Student projects and corpora development

I reported previously on the first iteration of the projects for this course, with details about the way the projects are structured. This semester we ended up with 14 fully re-annotated corpora and an additional 28 partially annotated corpora. That’s another 42 languages in the taggedPBC that have some degree of update to the tags that were transferred automatically via crosslingual word alignment.

Note here that not all of the projects were successful, and the unsuccessful ones are not included in the numbers above. In some cases, the quality of the re-annotation was not sufficient to be accepted as a replacement for the original corpus, and so those languages will be available to be worked on next semester. In other cases, the process highlighted that there was external data that could be leveraged for better quality taggers.

As an example, there has been some work on a tagged corpus for Dzongkha (spoken in Bhutan). The work was initially published in 2010 and 2011, but it seems the training corpus was never released and now the website where the tools were hosted (http://www.panl10n.net/) no longer exists.

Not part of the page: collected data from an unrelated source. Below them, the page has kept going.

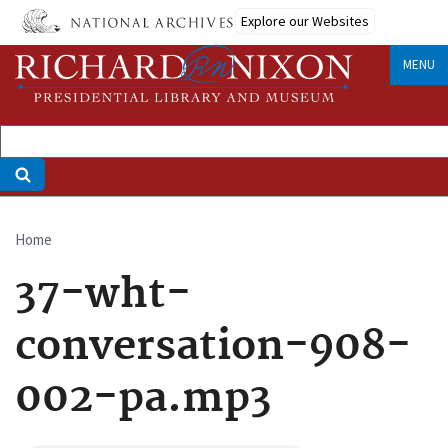
Skip
Explore our Websites
to
main
MENU
content
Home
Breadcrumb
37-wht-
conversation-908-
002-pa.mp3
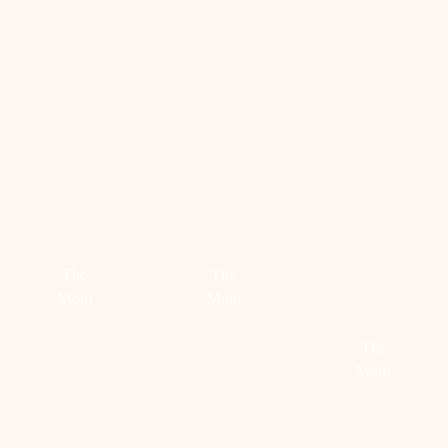
Read
more
Read
more
STEAL
PARISIAN
MIDNIGHT
HER
ROCK
CIRCUS
STYLE:
The
The
LENA
Mom
Mom
PERMIN
Read
Read
The
more
more
Mom
Read
more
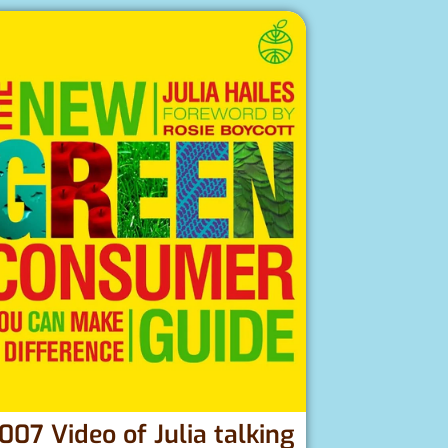
007 Video of Julia talking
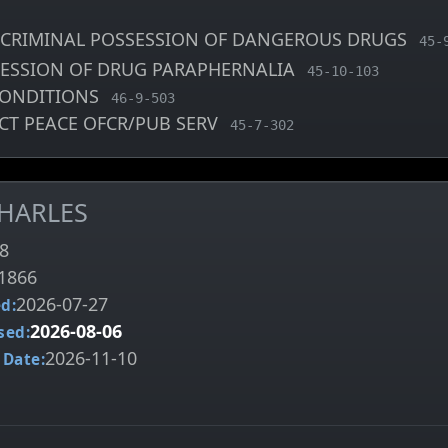
CRIMINAL POSSESSION OF DANGEROUS DRUGS
, M
45-
SESSION OF DRUG PARAPHERNALIA
, MCA charge code
45-10-103
CONDITIONS
, MCA charge code
46-9-503
CT PEACE OFCR/PUB SERV
, MCA charge code
45-7-302
CHARLES
8
1866
2026-07-27
d:
2026-08-06
sed:
2026-11-10
 Date:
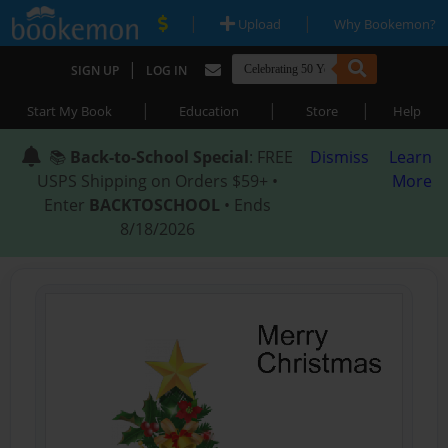
|
|
Upload
Why Bookemon?
|
SIGN UP
LOG IN
|
|
|
Start My Book
Education
Store
Help
📚
Back-to-School Special
: FREE
Dismiss
Learn
USPS Shipping on Orders $59+ •
More
Enter
BACKTOSCHOOL
• Ends
8/18/2026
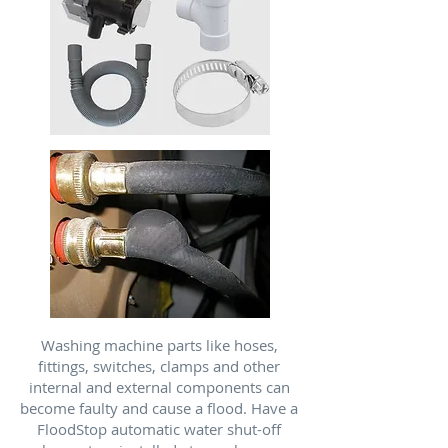
Washing machine parts like hoses,
fittings, switches, clamps and other
internal and external components can
become faulty and cause a flood. Have a
FloodStop automatic water shut-off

The student project from this semester at least improves on the baseline, and so I have integrated it into the taggedPBC, but the resources that already exist could greatly improve the quality of the corpus.

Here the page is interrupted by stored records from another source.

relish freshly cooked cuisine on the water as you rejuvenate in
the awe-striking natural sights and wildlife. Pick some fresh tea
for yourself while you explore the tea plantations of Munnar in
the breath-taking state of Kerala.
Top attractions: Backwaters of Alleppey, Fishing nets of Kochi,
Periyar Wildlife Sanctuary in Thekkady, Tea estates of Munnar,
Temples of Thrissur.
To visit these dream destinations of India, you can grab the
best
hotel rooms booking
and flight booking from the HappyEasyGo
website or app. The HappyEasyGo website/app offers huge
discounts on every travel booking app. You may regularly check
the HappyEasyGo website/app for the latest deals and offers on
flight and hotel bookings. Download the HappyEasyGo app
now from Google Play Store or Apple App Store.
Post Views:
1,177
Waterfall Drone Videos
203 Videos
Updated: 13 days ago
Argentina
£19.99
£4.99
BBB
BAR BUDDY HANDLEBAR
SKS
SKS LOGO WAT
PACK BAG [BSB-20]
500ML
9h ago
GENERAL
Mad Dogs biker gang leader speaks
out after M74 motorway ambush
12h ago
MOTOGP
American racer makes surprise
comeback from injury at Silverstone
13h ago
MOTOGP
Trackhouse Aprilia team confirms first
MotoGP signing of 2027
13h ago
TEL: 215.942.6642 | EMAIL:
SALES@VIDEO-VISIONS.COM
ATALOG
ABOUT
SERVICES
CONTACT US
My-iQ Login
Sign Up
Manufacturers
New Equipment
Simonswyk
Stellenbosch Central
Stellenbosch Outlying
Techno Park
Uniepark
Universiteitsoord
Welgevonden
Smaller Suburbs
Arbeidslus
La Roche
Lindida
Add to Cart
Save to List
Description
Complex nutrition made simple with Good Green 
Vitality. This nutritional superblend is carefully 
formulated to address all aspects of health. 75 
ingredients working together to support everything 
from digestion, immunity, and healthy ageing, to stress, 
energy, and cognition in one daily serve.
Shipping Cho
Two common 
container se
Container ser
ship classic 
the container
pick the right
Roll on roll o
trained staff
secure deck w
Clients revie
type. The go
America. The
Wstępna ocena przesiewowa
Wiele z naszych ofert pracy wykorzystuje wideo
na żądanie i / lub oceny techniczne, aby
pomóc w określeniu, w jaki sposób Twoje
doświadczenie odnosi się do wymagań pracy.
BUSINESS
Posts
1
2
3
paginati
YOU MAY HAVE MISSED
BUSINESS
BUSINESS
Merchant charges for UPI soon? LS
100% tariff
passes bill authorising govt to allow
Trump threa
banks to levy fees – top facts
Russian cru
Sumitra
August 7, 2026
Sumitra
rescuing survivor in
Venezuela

This is the reason for multiple quality checks. Through this process, not only does a language corpus get the benefit of having a dedicated student researcher looking for resources to assist in annotation, but I also evaluate each methodology and output.

The projects were quite diverse in their approaches, though most used some combination of rules (derived from linguistic descriptions and other sources) and statistical taggers trained on corpora to (semi-)automate pos-tagging. One team also developed a Naive Bayes classifier using character-based features, which can be particularly useful when trying to predict tags for morphologically complex (but largely regular) languages.

Results and updates to findings

Part of the reason for the existence of the taggedPBC is to support research on universal properties of human language. For example, I have shown that word lengths derived from corpora can predict basic word order, which has implications for our understanding of language processing and language evolution. So far, the improvements to annotations for individual languages has not changed that finding. But as annotations continue to improve, I’m hopeful that it will allow us to answer many more questions about how different structures in language emerge.